La faille narcissique
Les hommes ne sont intéressants que lorsqu'ils souffrent. Tant que leur misère reste enfouie sous le plastron rassurant des commodités sociales, des conventions, tant que l'éclat illusoire des postures et des apparences sauve la mise, tout semble aller et chacun ne s'occupe que de soi dans un mirage narcissique de réussite, bardée de vanité et d'orgueil. Sitôt que la structure se fissure et qu'ils sont ravagés par le risque de l'effondrement majeur, ils accèdent alors à des sentiments qui leur faisaient défaut lorsqu'ils se croyaient bien portants.
L'irruption du réel lors des deuils, des ruptures non consenties, des grandes castrations humanise l'individu en dévoilant sa faiblesse, sa fragilité et son besoin des autres. Enfin s'autorise-t-il à livrer quelque chose de lui qui touche à ses profondeurs, manifestant pour l'occasion une surprenante compassion, une certaine tendresse et un besoin urgent de parler en vérité. Ne pouvant plus compter sur la tragi-comédie humaine dans laquelle il s'est perdu, il livre à qui sait l'entendre une part de ses malheurs et se félicite de s'apercevoir qu'il peut exister quelque présence amicale en ce bas-monde, une présence attentive et bienveillante pour qui le sens de la vérité peut encore signifier quelque chose.
Mais au fond, rien ne change. La rencontre du réel peut ouvrir en apparence à l'altérité en déchirant la bulle boursoufflée du narcissisme mais la faille est telle que l'autre n'est jamais qu'un miroir, qu'un moyen au service d'un complexe que rien ne vient véritablement modifier. Le narcissique trouve toujours un "sauveur" pour l'aider dans sa détresse, celui qui devrait lui permettre de reconstituer l'image dévastée par l'insupportable expérience du réel. Mais son besoin de vérité est dramatiquement au service de la vérité de ses pulsions.
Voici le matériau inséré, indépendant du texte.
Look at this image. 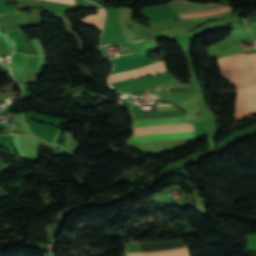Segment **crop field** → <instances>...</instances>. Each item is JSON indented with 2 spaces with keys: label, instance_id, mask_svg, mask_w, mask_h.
<instances>
[{
  "label": "crop field",
  "instance_id": "crop-field-1",
  "mask_svg": "<svg viewBox=\"0 0 256 256\" xmlns=\"http://www.w3.org/2000/svg\"><path fill=\"white\" fill-rule=\"evenodd\" d=\"M174 106L169 103H157V107ZM158 111L180 110L176 107L157 108ZM191 125L187 117L181 118H167L154 120H140L134 121V129L142 128H156V127H170V126H184ZM178 130H192L191 126L184 127H170V128H156V129H142L134 130V132H148V131H178ZM178 134H192V131H178V132H148V133H134L133 136H150V135H178ZM192 135L180 136H156V137H132L127 144H143V143H162V142H182L191 141ZM188 142L182 143H163V144H143V145H129L130 148L138 149L146 154L154 155L170 150H174L186 145Z\"/></svg>",
  "mask_w": 256,
  "mask_h": 256
},
{
  "label": "crop field",
  "instance_id": "crop-field-2",
  "mask_svg": "<svg viewBox=\"0 0 256 256\" xmlns=\"http://www.w3.org/2000/svg\"><path fill=\"white\" fill-rule=\"evenodd\" d=\"M236 59L246 87L244 113L256 110V54H236ZM234 55L217 59L221 76L235 89L234 119L244 120L256 111L243 115L245 87Z\"/></svg>",
  "mask_w": 256,
  "mask_h": 256
},
{
  "label": "crop field",
  "instance_id": "crop-field-3",
  "mask_svg": "<svg viewBox=\"0 0 256 256\" xmlns=\"http://www.w3.org/2000/svg\"><path fill=\"white\" fill-rule=\"evenodd\" d=\"M131 54H133V53H131ZM126 55H129V54H126ZM121 56H125V55H121ZM117 57H120V56H117ZM146 57L147 56H139L137 54H133V55L125 56V57L112 59L111 61L113 62L114 67H115V69L112 71V73L155 62ZM163 69H165L163 62H155V63L149 64V65L143 66V67L113 73L110 75L108 82L132 77V76H136V75H141V74H145V73H150V72H154V71H159V70H163ZM164 71H166V70L154 72V73H160V72H164ZM154 73H150V74H154ZM147 75H149V74H145V75H141V76H137V77H142V76H147ZM123 80H125V79H123ZM119 81H121V80H119ZM114 82H116V81H114Z\"/></svg>",
  "mask_w": 256,
  "mask_h": 256
},
{
  "label": "crop field",
  "instance_id": "crop-field-4",
  "mask_svg": "<svg viewBox=\"0 0 256 256\" xmlns=\"http://www.w3.org/2000/svg\"><path fill=\"white\" fill-rule=\"evenodd\" d=\"M167 3L173 7L180 18L203 17L231 10V7L229 6L213 4L198 5L184 1H170Z\"/></svg>",
  "mask_w": 256,
  "mask_h": 256
},
{
  "label": "crop field",
  "instance_id": "crop-field-5",
  "mask_svg": "<svg viewBox=\"0 0 256 256\" xmlns=\"http://www.w3.org/2000/svg\"><path fill=\"white\" fill-rule=\"evenodd\" d=\"M13 138H14V145L16 146L18 151L20 152V155H21L22 159H26L23 152H22V149H21L20 135H13Z\"/></svg>",
  "mask_w": 256,
  "mask_h": 256
},
{
  "label": "crop field",
  "instance_id": "crop-field-6",
  "mask_svg": "<svg viewBox=\"0 0 256 256\" xmlns=\"http://www.w3.org/2000/svg\"><path fill=\"white\" fill-rule=\"evenodd\" d=\"M32 42L34 43L36 49H37V52H38V55L39 56H45L43 50H42V47H41V44L40 42L38 41V39L36 40H32Z\"/></svg>",
  "mask_w": 256,
  "mask_h": 256
},
{
  "label": "crop field",
  "instance_id": "crop-field-7",
  "mask_svg": "<svg viewBox=\"0 0 256 256\" xmlns=\"http://www.w3.org/2000/svg\"><path fill=\"white\" fill-rule=\"evenodd\" d=\"M0 36L5 40V42L7 43V45L12 51V48H13L12 41L2 31H0Z\"/></svg>",
  "mask_w": 256,
  "mask_h": 256
},
{
  "label": "crop field",
  "instance_id": "crop-field-8",
  "mask_svg": "<svg viewBox=\"0 0 256 256\" xmlns=\"http://www.w3.org/2000/svg\"><path fill=\"white\" fill-rule=\"evenodd\" d=\"M49 1H55V2H61V3H67V4L75 5L74 0H49Z\"/></svg>",
  "mask_w": 256,
  "mask_h": 256
},
{
  "label": "crop field",
  "instance_id": "crop-field-9",
  "mask_svg": "<svg viewBox=\"0 0 256 256\" xmlns=\"http://www.w3.org/2000/svg\"><path fill=\"white\" fill-rule=\"evenodd\" d=\"M122 35H123V33H122ZM123 37H124V35H123ZM124 39H125V41H127L125 37H124Z\"/></svg>",
  "mask_w": 256,
  "mask_h": 256
},
{
  "label": "crop field",
  "instance_id": "crop-field-10",
  "mask_svg": "<svg viewBox=\"0 0 256 256\" xmlns=\"http://www.w3.org/2000/svg\"><path fill=\"white\" fill-rule=\"evenodd\" d=\"M1 188V187H0Z\"/></svg>",
  "mask_w": 256,
  "mask_h": 256
}]
</instances>
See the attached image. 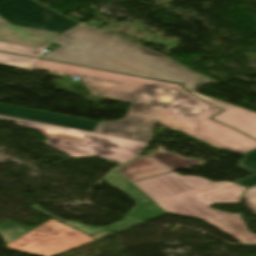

Les structures l'emportent toujours sur les aléas et se nourrissent d'eux pour rétablir un état antérieur.
Aussi faut-il se demander s'il est vraiment nécessaire d'aller mieux dans la mesure où chacun retourne à ses compulsions originelles avec une flagornerie d'autant plus renforcée que la souffrance diminue ? Un mieux-être apporte toujours ou presque son flot d'illusions et de menteries. En grattant un peu, nous verrons que cette santé de façade dissimule mal la pathologie et les multiples trous qui continuent leur travail de sape. Il faudra de nouveaux deuils, de nouvelles séparations pour que la vérité réapparaisse. Mais ce jour-là, qui pour l'entendre ? Qui pour aider celui qui ne voit pas en l'autre quelqu'un d'autre mais un moyen au service de sa pathologie chronique ? Comme le note Schopenhauer, "les choses sont toujours les mêmes mais autrement".